• How to complete this task:
Which lines in the data below contain the string "will"? Show each one.

• Records shown:
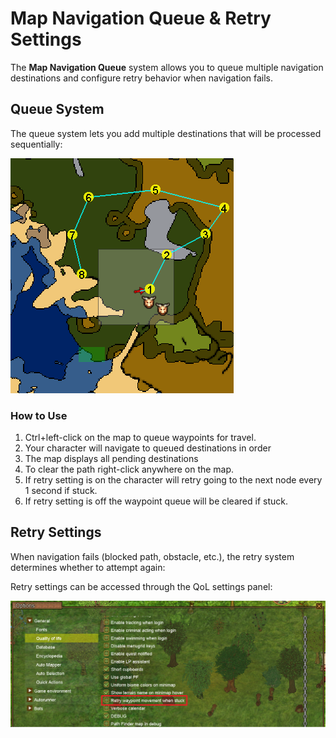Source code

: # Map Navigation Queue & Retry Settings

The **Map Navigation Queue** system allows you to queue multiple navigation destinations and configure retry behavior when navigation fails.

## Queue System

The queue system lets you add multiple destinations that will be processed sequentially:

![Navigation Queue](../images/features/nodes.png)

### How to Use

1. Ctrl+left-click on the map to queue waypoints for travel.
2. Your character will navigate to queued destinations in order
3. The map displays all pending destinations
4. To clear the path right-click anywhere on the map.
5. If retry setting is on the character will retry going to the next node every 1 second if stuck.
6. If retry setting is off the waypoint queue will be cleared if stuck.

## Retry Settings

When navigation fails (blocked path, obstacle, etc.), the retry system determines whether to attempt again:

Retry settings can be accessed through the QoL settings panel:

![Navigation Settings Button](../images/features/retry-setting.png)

• Response to this task:
The queue system lets you add multiple destinations that will be processed sequentially:
2. Your character will navigate to queued destinations in order
5. If retry setting is on the character will retry going to the next node every 1 second if stuck.
6. If retry setting is off the waypoint queue will be cleared if stuck.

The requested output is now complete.